Sem atelier ou pretensões de tecedeira, Etelvina improvisa rapidamente um local para nos ensinar a fazer “rede de nó”: prende um alfinete segurança ao sofá e passa o fio de algodão pelo meio; depois, segurando num pequeno arame com uma mão, vai tecendo, com a agulha, pontos que são nós. A prová-lo, Etelvina mostra que, se se enganar, não há volta atrás: “tem que se cortar e fazer de novo, porque isto são nós, não desfazem”. A rede pode ser feita com vários quadrados ou um só quadrado, pode ainda ser rectangular, circular ou aos bicos. Os motivos bordados em cima ficam com a criatividade de cada um. A facilidade com que borda um quadrado em “rede de nó” leva a crer que esta é uma arte acessível a quem queira aprender, embora não seja bem assim.

A prova é que Etelvina também já tentou ensinar outras pessoas e não conseguiu.

“Ainda tentei ensinar às minhas filhas, mas só a mais nova é que aprendeu, embora não se dedique muito a isto. Tem o trabalho dela”, contou.

Disposta a ensinar qualquer pessoa que tenha interesse, Etelvina avisa desde logo que é só preciso “arranjar agulhas” e essa pode ser uma grande dificuldade. A primeira agulha que teve foi feita pelo seu marido com um arame, porque em Bragança não conseguiu encontrar nada apropriado. Mais tarde, um familiar seu, sabendo do gosto de Etelvina pela “rede de nó”, procurou em casas de antiguidades, em Lisboa, e comprou-lhe a dita agulha própria para bordados de “filé”.

Desde que se dedica, nos tempos livres, a esta arte que Etelvina tem feito várias peças para decorar a sua casa e para oferecer aos familiares. Toalhas, cortinas, quadros, centros de mesa, é só dar asas à imaginação e alinhar os pontos.

“Posso fazer toalhas circulares, toalhas quadradas ou rectangulares, toalhas aos quadrados e depois bordo por cima com os motivos que eu quiser e com as cores que quiser”, apontou, mostrando algumas das peças já feitas.

 

A maior de todas, uma toalha de mesa com dois metros e meio de comprimento por metro e meio de largura, levou “tempos infinitos a fazer” e, se fosse para vender “não tinha preço”.

A dedicação e carinho que coloca em cada um dos bordados que executa explicam a dificuldade em dar um valor monetário a cada peça.

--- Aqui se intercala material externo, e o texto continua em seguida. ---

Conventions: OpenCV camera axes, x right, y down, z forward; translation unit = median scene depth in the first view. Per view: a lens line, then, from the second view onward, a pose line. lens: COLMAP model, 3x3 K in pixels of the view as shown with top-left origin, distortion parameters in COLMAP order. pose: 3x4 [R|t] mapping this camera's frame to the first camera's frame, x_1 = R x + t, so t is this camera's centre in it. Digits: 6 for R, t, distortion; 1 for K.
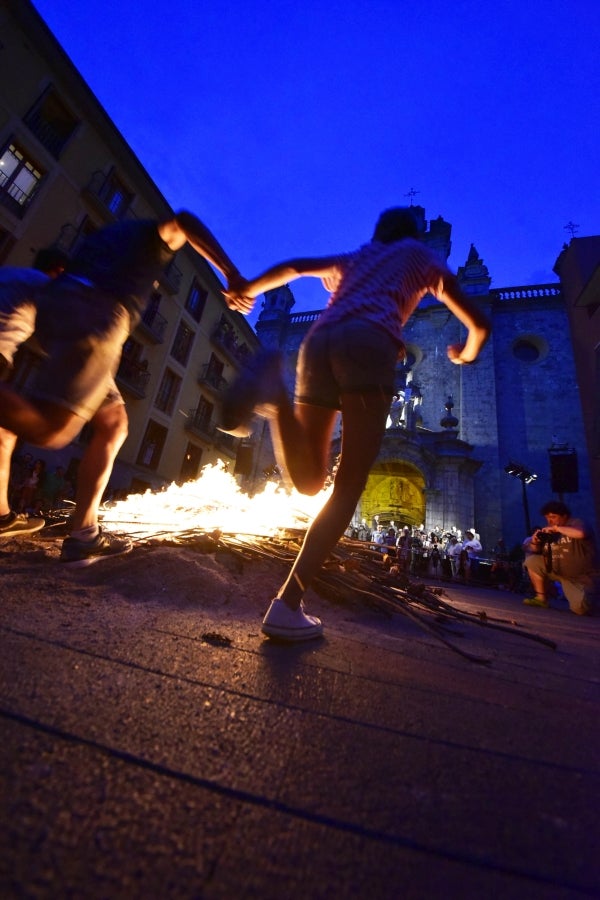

“As peças que faço são para mim e para oferecer, mas posso vender, embora isto sejam coisas que não têm preço”.

A quem oferece estes trabalhos, Etelvina dá mais do que uma simples “prenda”. São “recordações” que hão-de ficar para as filhas e para os netos, que tiveram o privilégio de ter o nome e a data de nascimento bordados em toalhas de “rede de nó”. “

Agora até podem nem dar valor, mas, mais tarde, vão recordar-se que foi a avó que fez e isso não tem preço”.

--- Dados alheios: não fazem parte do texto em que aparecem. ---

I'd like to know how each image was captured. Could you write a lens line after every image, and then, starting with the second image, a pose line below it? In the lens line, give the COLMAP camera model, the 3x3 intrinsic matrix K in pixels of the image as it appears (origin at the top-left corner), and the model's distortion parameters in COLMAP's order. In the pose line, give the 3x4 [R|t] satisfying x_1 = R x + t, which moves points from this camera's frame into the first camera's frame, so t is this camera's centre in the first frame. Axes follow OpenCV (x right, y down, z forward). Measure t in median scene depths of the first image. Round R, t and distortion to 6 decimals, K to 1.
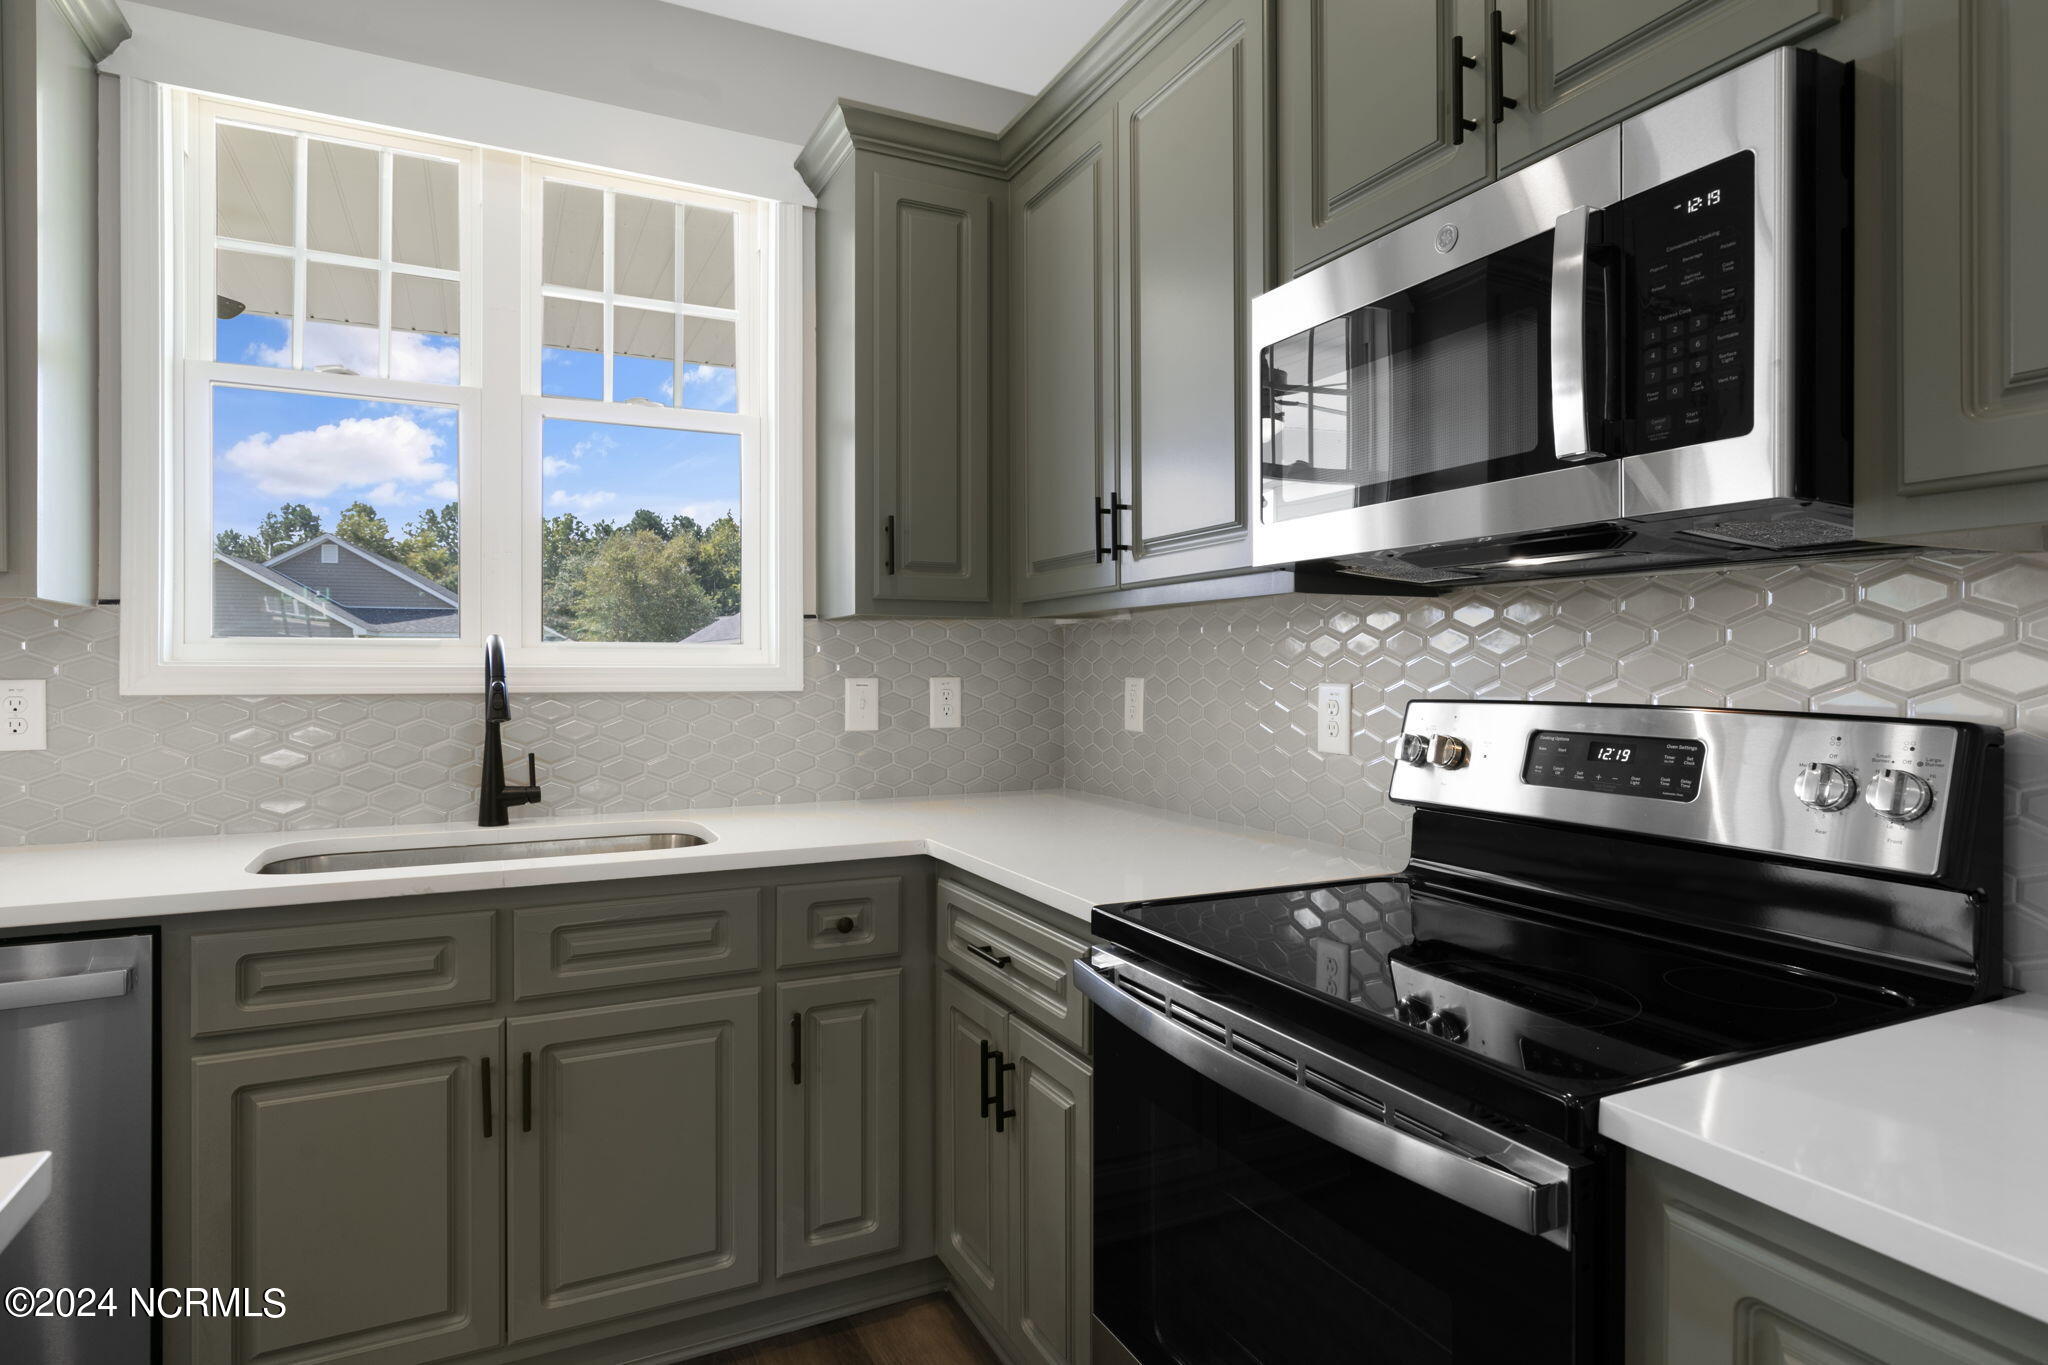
lens RADIAL K [[1109.0, 0, 1029.5], [0, 1109.0, 673.9], [0, 0, 1]] dist [0.001790, -0.000069]
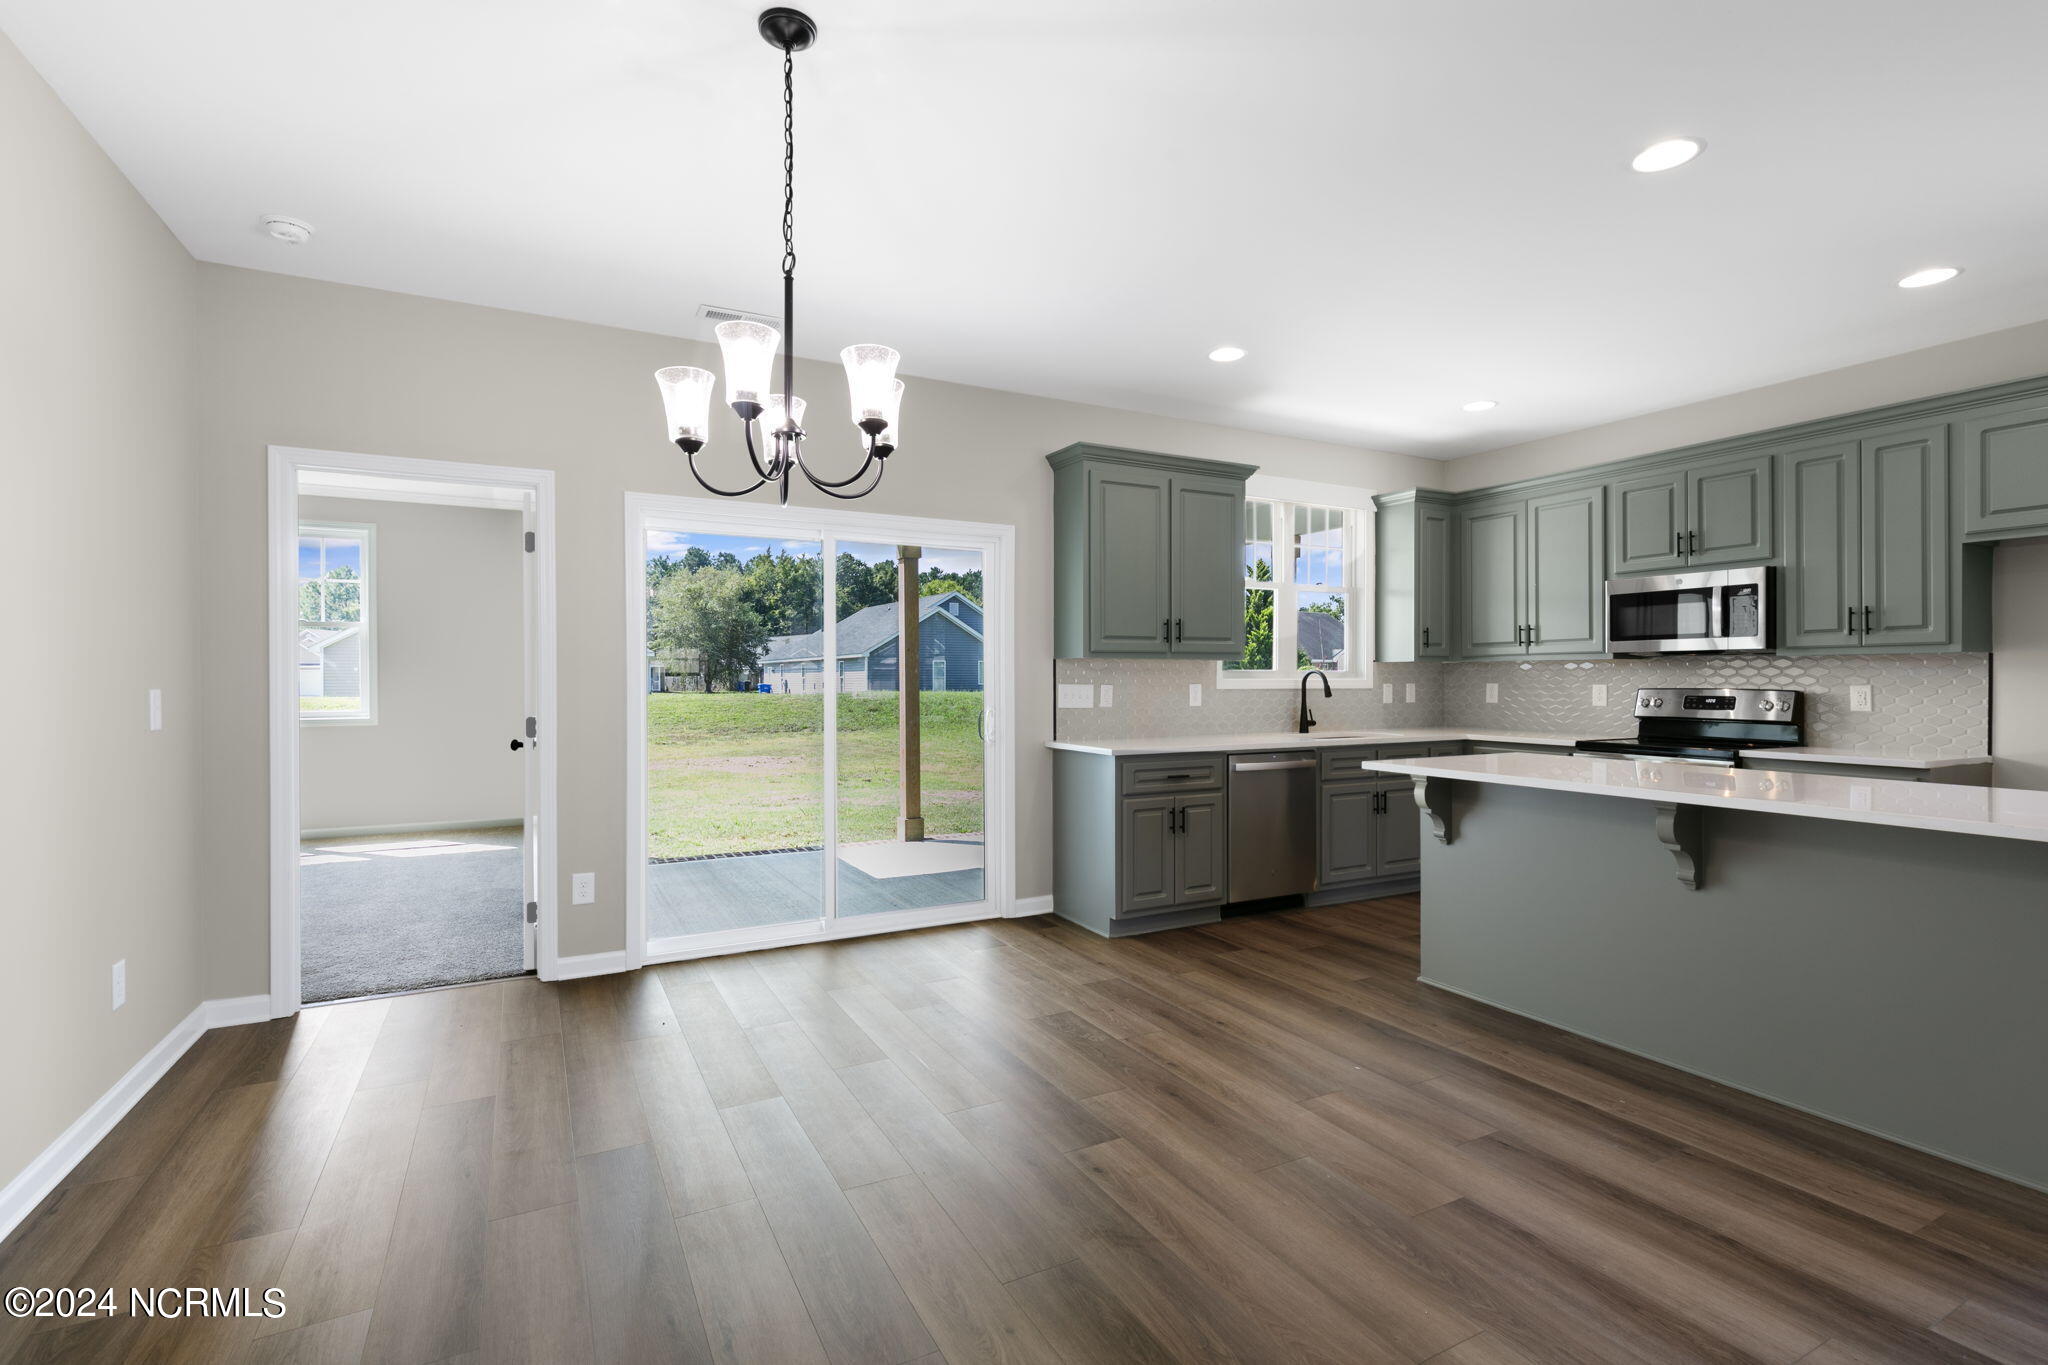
lens RADIAL K [[932.1, 0, 1024.0], [0, 932.1, 682.5], [0, 0, 1]] dist [0.003649, -0.000483]
pose [[0.999660, -0.001451, 0.026033, -1.432214], [0.001497, 0.999997, -0.001769, 0.005162], [-0.026031, 0.001807, 0.999660, -1.625933]]
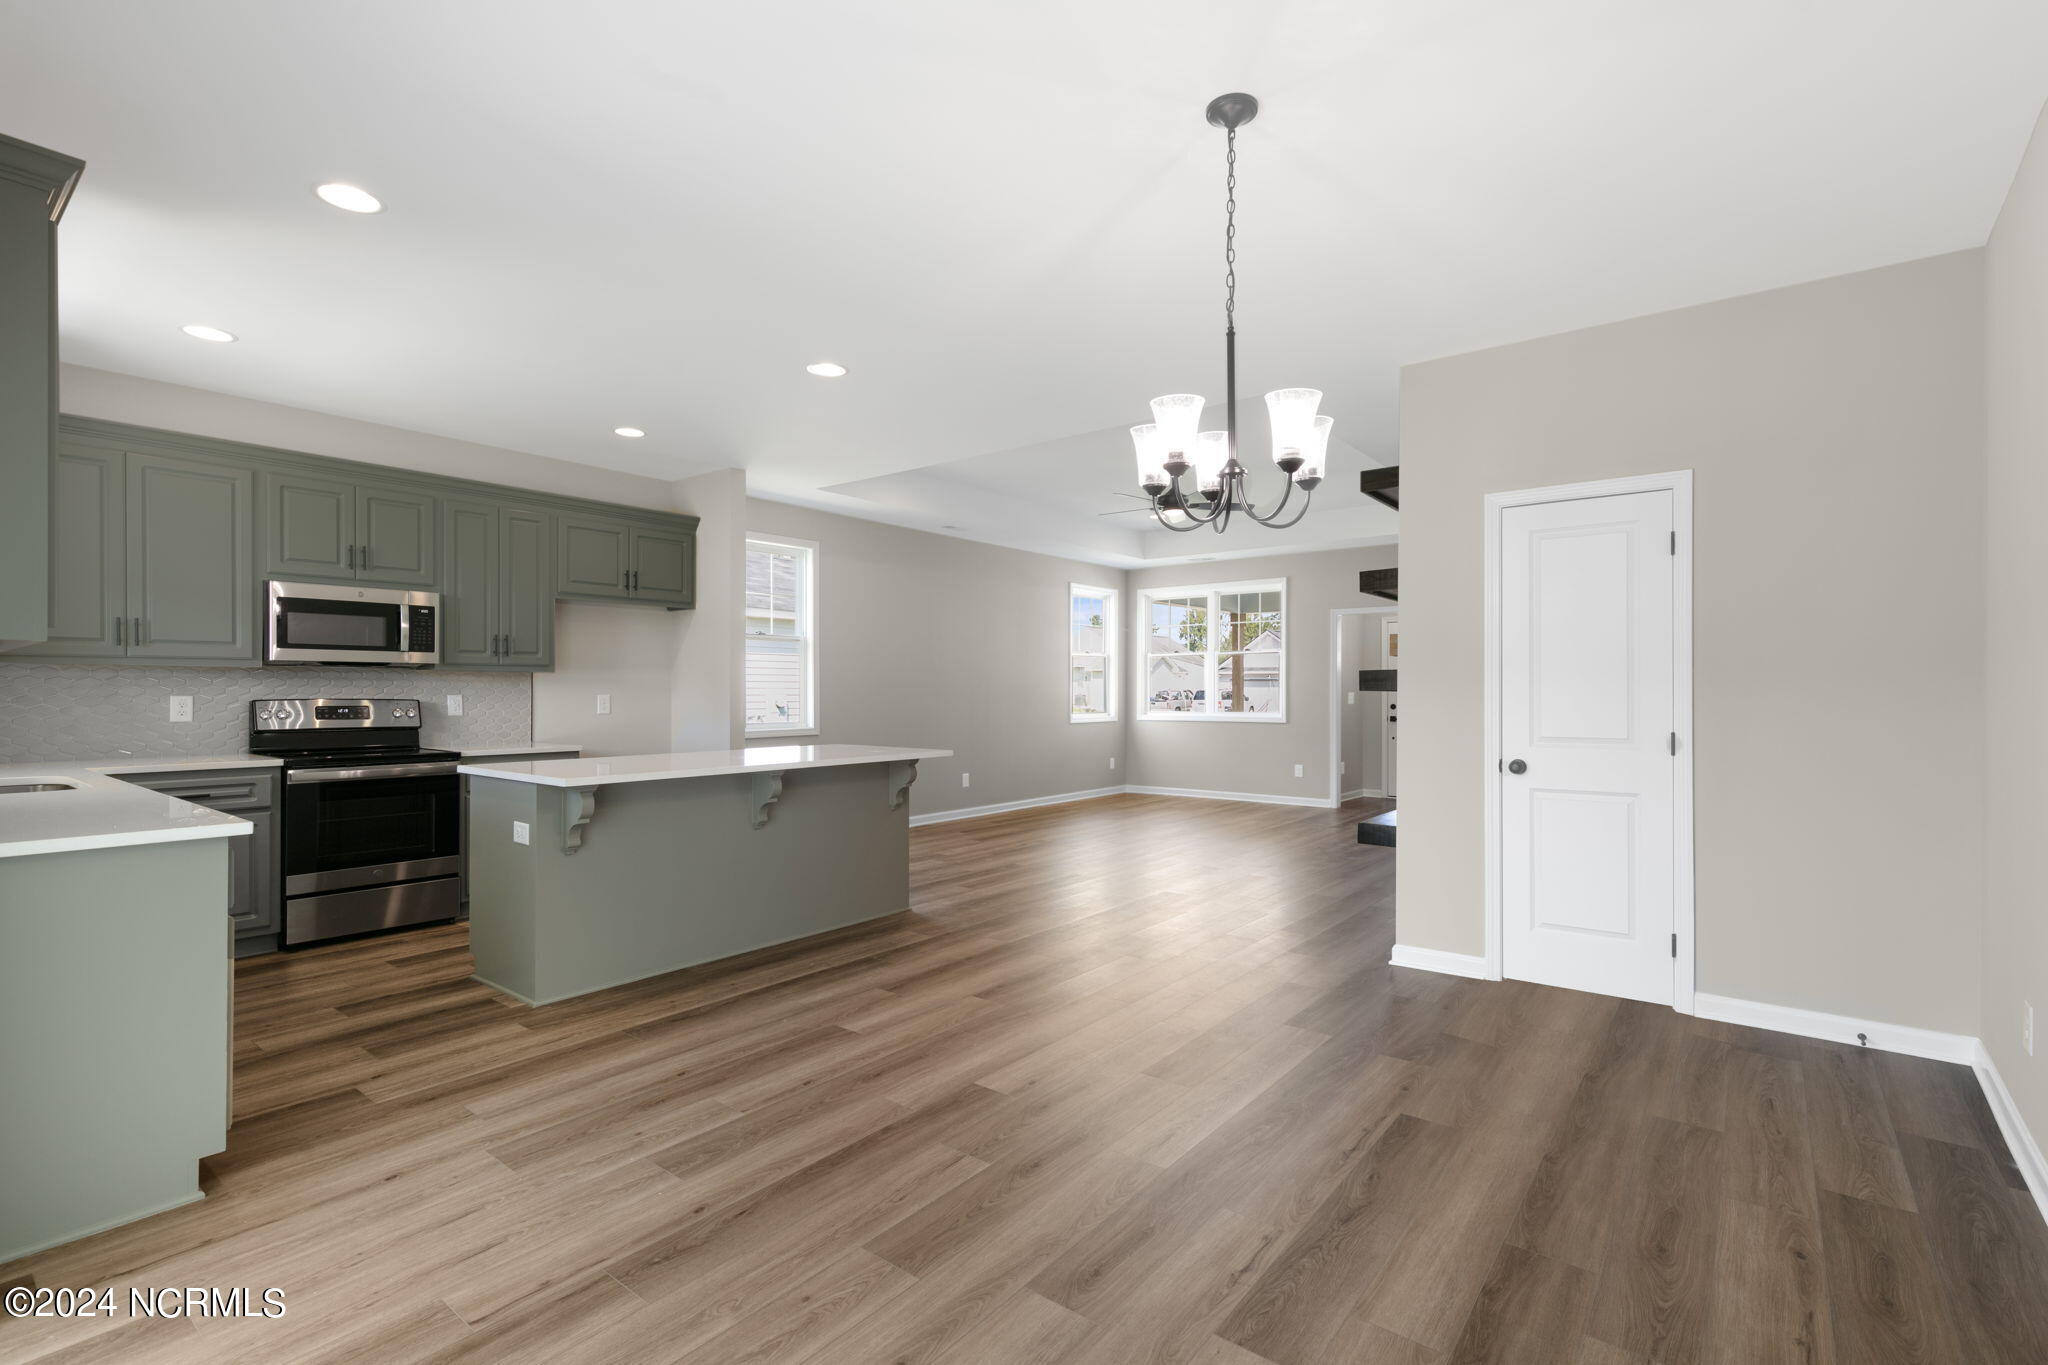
lens RADIAL K [[933.2, 0, 1026.7], [0, 933.2, 686.9], [0, 0, 1]] dist [0.001662, 0.000053]
pose [[-0.429208, 0.002250, 0.903203, -2.588874], [0.003498, 0.999994, -0.000829, -0.003850], [-0.903199, 0.002804, -0.429213, 0.118852]]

Mostrando com paciência, a execução de um quadrado em rede de nó, Etelvina vai apontando que, embora seja “muito fácil”, tem os seus segredos. Por exemplo, para conseguir fazer um quadrado em rede de nó “começa-se por um ponto e acaba-se com um ponto”. Já se quiser uma forma rectangular, quando se atinge a largura pretendida, “é preciso começar a alargar de um lado e a encolher do outro”. Ainda assim, a bordadeira considera que o mais difícil é “apanhar o jeito com a agulha” e conseguir fazer os pequenos quadrados da rede todos do mesmo tamanho. Mas, mesmo assim, “é muito fácil” e, no seu entender, basta querer aprender. A passagem do “testemunho” é mesmo o seu grande sonho “adoro fazer isto e gostava muito de ensinar às pessoas, porque são peças raras e é pena que esta arte, com o tempo, se venha a perder”.